Privnote vs Password Pusher: Simplicity vs Features
A minimal, ad-supported note tool against a feature-rich, open-source password sharer. Both use server-side encryption.
Compared as of May 2026
What both tools do
Privnote and Password Pusher let you share a secret through a self-destructing link. The recipient opens the link, reads the secret, and the link expires. Both use server-side encryption, meaning the secret travels to the server as plain text over HTTPS and gets encrypted after arrival. Beyond that shared foundation, the two tools take very different approaches to features, transparency, and pricing.
Privnote
Privnote is built around simplicity. One text field, one button, one link. There are no configurable view limits, no expiry options beyond the default, and no file attachments. The encryption algorithm is undisclosed and the code is closed-source. The service is ad-supported, running third-party scripts on the same page where you paste your secret.
- Encryption: server-side, undisclosed algorithm, closed-source
- Open source: no
- File support: none
- View limit: 1 (always)
- Expiry: after first view
- Account required: no
- Pricing: free, ad-supported
- Self-hosting: not available
Password Pusher
Password Pusher is the most feature-rich server-side option. Open source, self-hostable, with configurable view limits from 1 to 100, expiry up to 90 days, audit logging for compliance workflows, and an API for automation. Their documentation is upfront about using server-side AES-256-GCM encryption. File sharing is a paid feature starting at $19/month, using cloud storage encryption separate from the database encryption applied to text.
- Encryption: server-side AES-256-GCM, open-source
- Open source: yes
- File support: paid tier ($19/month+)
- View limit: 1 to 100
- Expiry: up to 90 days
- Account required: no (optional for higher limits)
- Pricing: free core, paid file tiers
- Self-hosting: yes
Key differences
- Transparency: Password Pusher is open source with documented AES-256-GCM encryption. Privnote is closed-source with an undisclosed algorithm. You can read PwPush's encryption code; with Privnote, you can't.
- Features: PwPush offers configurable view limits, long expiry windows, audit logging, and an API. Privnote offers one view, no configuration, no API.
- File sharing: PwPush supports files on paid tiers. Privnote is text-only.
- Self-hosting: PwPush can be self-hosted, giving you control over the server. Privnote has no self-hosting option.
- Ads: Privnote runs third-party ad scripts alongside your secret. Password Pusher has no ads.
- Cost: Privnote is free with ads. PwPush core is free; file sharing and premium features start at $19/month.
If you need simplicity and don't mind ads or closed-source code, Privnote works. If you need audit trails, configurable limits, or verifiable encryption, Password Pusher is the stronger choice. Both still use server-side encryption.
A different approach: client-side encryption
With Secret.Broker, your browser encrypts the secret with XChaCha20-Poly1305 before anything goes to the server. The encryption key stays in the URL fragment, which browsers never include in server requests. The server stores ciphertext it can't decrypt.

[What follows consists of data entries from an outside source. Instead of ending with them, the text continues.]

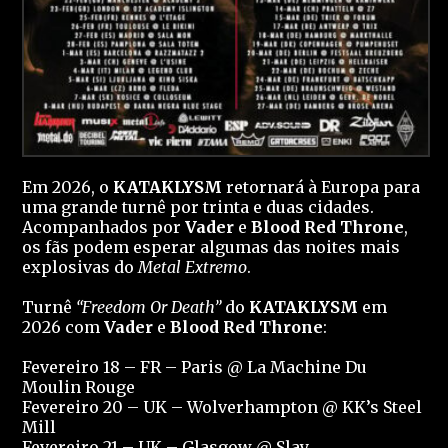
Em 2026, o
KATAKLYSM
retornará à Europa para
uma grande turnê por trinta e duas cidades.
Acompanhados por
Vader
e
Blood Red Throne
,
os fãs podem esperar algumas das noites mais
explosivas do
Metal Extremo
.
Turnê
“Freedom Or Death”
do
KATAKLYSM
em
2026 com
Vader
e
Blood Red Throne
:
Fevereiro 18 – FR – Paris @ La Machine Du
Moulin Rouge
Fevereiro 20 – UK – Wolverhampton @ KK’s Steel
Mill
Fevereiro 21 – UK – Glasgow @ Slay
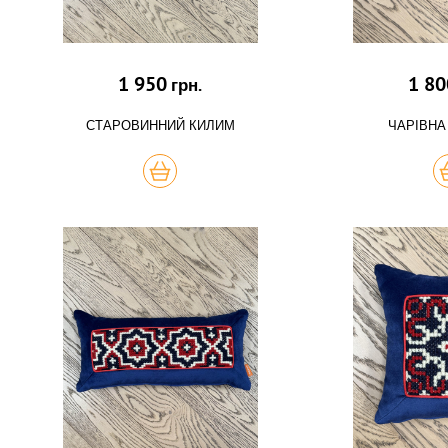
1 950
1 80
грн.
СТАРОВИННИЙ КИЛИМ
ЧАРІВНА
КУПИТЬ
К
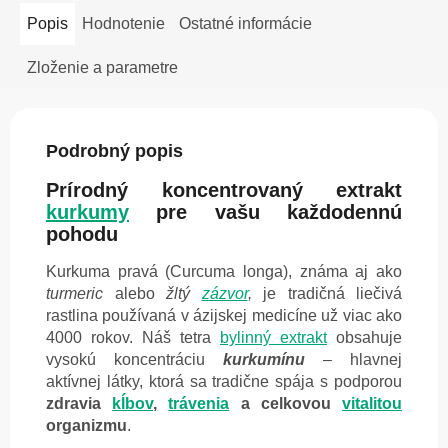
Popis
Hodnotenie
Ostatné informácie
Zloženie a parametre
Podrobný popis
Prírodný koncentrovaný extrakt
kurkumy
pre vašu každodennú
pohodu
Kurkuma pravá (Curcuma longa), známa aj ako
turmeric
alebo
žltý
zázvor
,
je tradičná liečivá
rastlina používaná v ázijskej medicíne už viac ako
4000 rokov. Náš tetra
bylinný extrakt
obsahuje
vysokú koncentráciu
kurkumínu
– hlavnej
aktívnej látky, ktorá sa tradične spája s podporou
zdravia
kĺbov
,
trávenia
a celkovou
vitalitou
organizmu
.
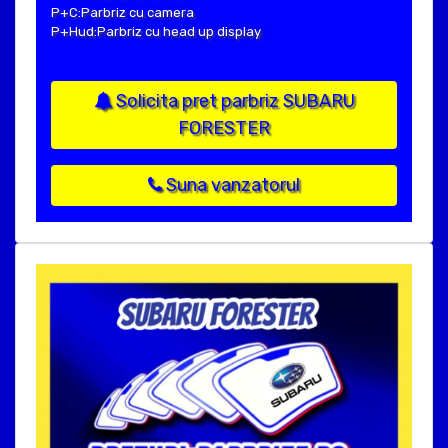
P+C:Parbriz cu camera
P+Hud:Parbriz cu head up display
Solicita pret parbriz SUBARU
FORESTER
Suna vanzatorul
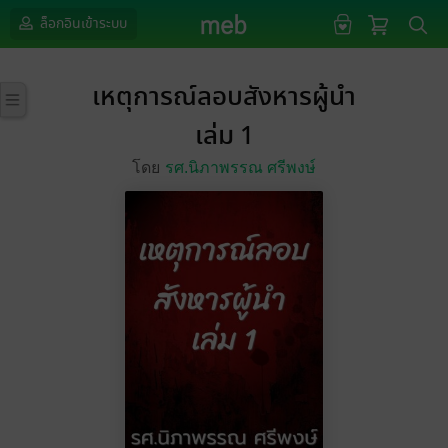
ล็อกอินเข้าระบบ
เหตุการณ์ลอบสังหารผู้นำ
เล่ม 1
โดย
รศ.นิภาพรรณ ศรีพงษ์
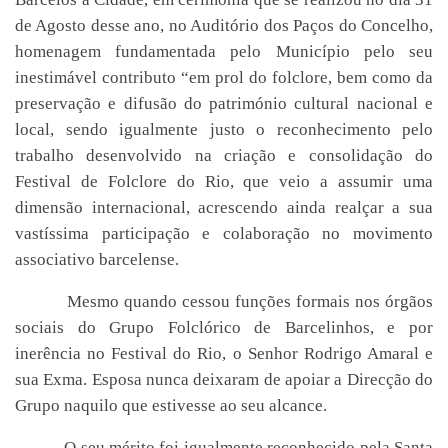
de Agosto desse ano, no Auditório dos Paços do Concelho,
homenagem fundamentada pelo Município pelo seu
inestimável contributo “em prol do folclore, bem como da
preservação e difusão do património cultural nacional e
local, sendo igualmente justo o reconhecimento pelo
trabalho desenvolvido na criação e consolidação do
Festival de Folclore do Rio, que veio a assumir uma
dimensão internacional, acrescendo ainda realçar a sua
vastíssima participação e colaboração no movimento
associativo barcelense.
Mesmo quando cessou funções formais nos órgãos
sociais do Grupo Folclórico de Barcelinhos, e por
inerência no Festival do Rio, o Senhor Rodrigo Amaral e
sua Exma. Esposa nunca deixaram de apoiar a Direcção do
Grupo naquilo que estivesse ao seu alcance.
O seu mérito foi igualmente reconhecido pela Santa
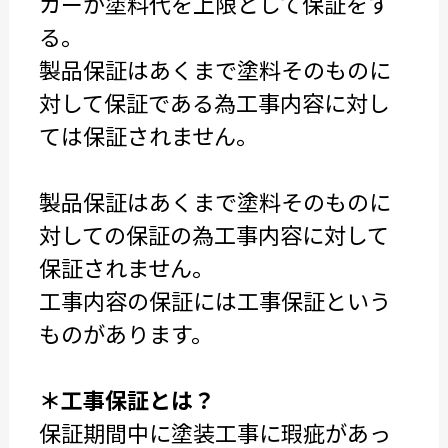
カーが塗料代を上限として保証をす
る。
製品保証はあくまで塗料そのものに
対して保証である為工事内容に対し
ては保証されません。
製品保証はあくまで塗料そのものに
対しての保証の為工事内容に対して
保証されません。
工事内容の保証には工事保証という
ものがあります。
＊工事保証とは？
保証期間中に塗装工事に瑕疵があっ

File attachments up to 20 MB are compressed and encrypted with the same cipher. No paid tiers, no account required. Paranoid mode splits the link and decryption key for two-channel delivery.

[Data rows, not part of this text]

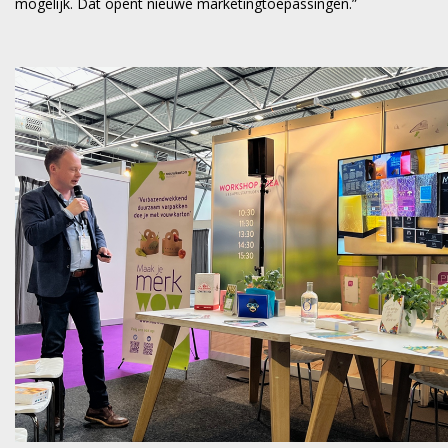
mogelijk. Dat opent nieuwe marketingtoepassingen.”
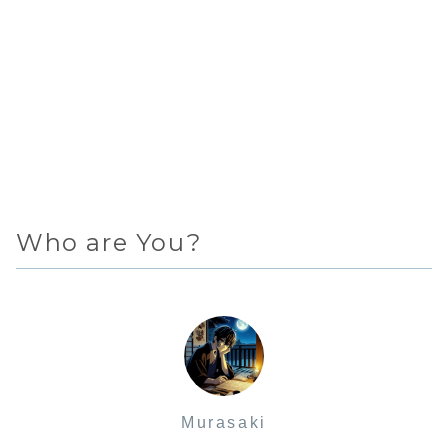
Who are You?
Murasaki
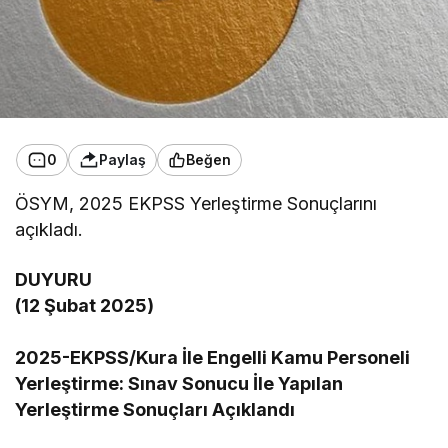
0
Paylaş
Beğen
ÖSYM, 2025 EKPSS Yerleştirme Sonuçlarını
açıkladı.
DUYURU
(12 Şubat 2025)
2025-EKPSS/Kura İle Engelli Kamu Personeli
Yerleştirme: Sınav Sonucu İle Yapılan
Yerleştirme Sonuçları Açıklandı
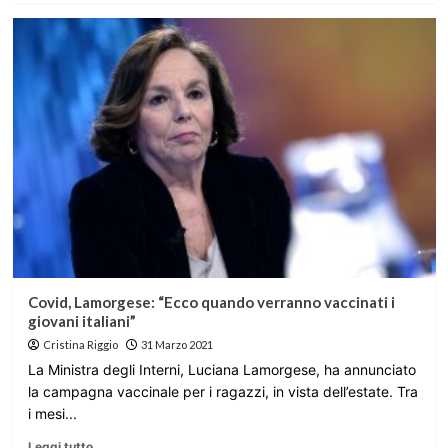
Covid, Lamorgese: “Ecco quando verranno vaccinati i
giovani italiani”
Cristina Riggio
31 Marzo 2021
La Ministra degli Interni, Luciana Lamorgese, ha annunciato
la campagna vaccinale per i ragazzi, in vista dell’estate. Tra
i mesi...
Leggi tutto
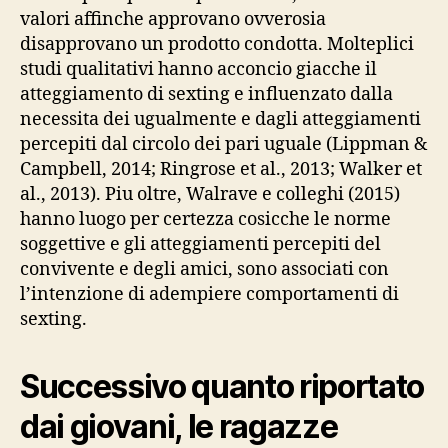
valori affinche approvano ovverosia
disapprovano un prodotto condotta. Molteplici
studi qualitativi hanno acconcio giacche il
atteggiamento di sexting e influenzato dalla
necessita dei ugualmente e dagli atteggiamenti
percepiti dal circolo dei pari uguale (Lippman &
Campbell, 2014; Ringrose et al., 2013; Walker et
al., 2013). Piu oltre, Walrave e colleghi (2015)
hanno luogo per certezza cosicche le norme
soggettive e gli atteggiamenti percepiti del
convivente e degli amici, sono associati con
l’intenzione di adempiere comportamenti di
sexting.
Successivo quanto riportato
dai giovani, le ragazze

- Encryption: client-side XChaCha20-Poly1305
- File support: up to 20 MB (free)
- View limits: 1 to 25
- Expiry: 15 minutes to 30 days
- Paranoid mode: splits link and decryption key for two-channel delivery
- Account required: no
The protocol page documents the full encryption stack.
Related comparisons
Privnote vs Secret.Broker · Password Pusher vs Secret.Broker · Privnote vs OneTimeSecret · OneTimeSecret vs Password Pusher · All alternatives compared
Common questions
Is Privnote or Password Pusher more secure?
Both use server-side encryption, so both handle your secret in readable form on the server. Password Pusher uses documented AES-256-GCM with open-source code you can audit. Privnote uses an undisclosed algorithm with closed-source code. For verifiability, PwPush is stronger. For a tool where the server never sees the plaintext, you need client-side encryption.
Is Password Pusher free?
The core text-sharing feature is free and open source. File sharing requires a paid tier starting at $19/month. Self-hosting is free but requires your own infrastructure. Privnote is entirely free but ad-supported.

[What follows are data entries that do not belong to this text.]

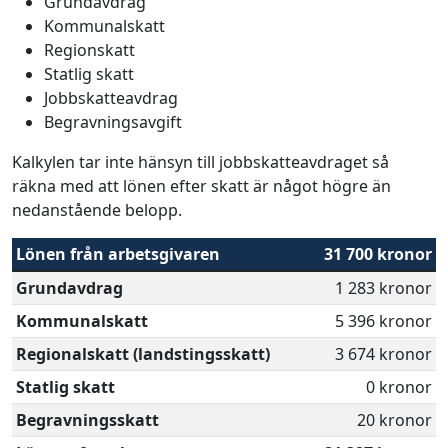
Grundavdrag
Kommunalskatt
Regionskatt
Statlig skatt
Jobbskatteavdrag
Begravningsavgift
Kalkylen tar inte hänsyn till jobbskatteavdraget så
räkna med att lönen efter skatt är något högre än
nedanstående belopp.
Lönen från arbetsgivaren
31 700 kronor
Grundavdrag
1 283 kronor
Kommunalskatt
5 396 kronor
Regionalskatt (landstingsskatt)
3 674 kronor
Statlig skatt
0 kronor
Begravningsskatt
20 kronor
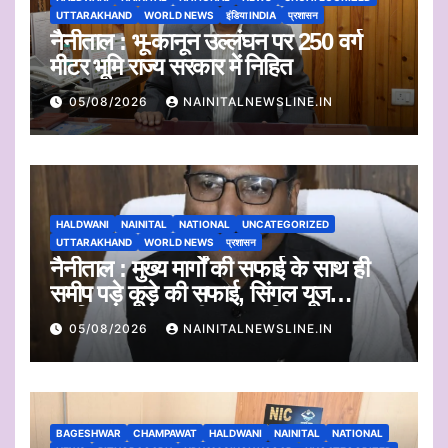
UTTARAKHAND
WORLD NEWS
इंडिया INDIA
प्रशासन
नैनीताल : भू-कानून उल्लंघन पर 250 वर्ग
मीटर भूमि राज्य सरकार में निहित
05/08/2026
NAINITALNEWSLINE.IN
HALDWANI
NAINITAL
NATIONAL
UNCATEGORIZED
UTTARAKHAND
WORLD NEWS
प्रशासन
नैनीताल : मुख्य मार्गों की सफाई के साथ ही
समीप पड़े कूड़े की सफाई, सिंगल यूज
प्लास्टिक का एकत्रीकरण व किया जाएगा
05/08/2026
NAINITALNEWSLINE.IN
निस्तारण
BAGESHWAR
CHAMPAWAT
HALDWANI
NAINITAL
NATIONAL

Which is better for sharing passwords at work?
Password Pusher has audit logging, configurable view limits, and an API, making it better suited for teams and compliance workflows. Privnote has no audit trail and no configuration options. If you need the server to never see the password at all, neither tool provides that. Client-side encryption handles that concern at the architecture level.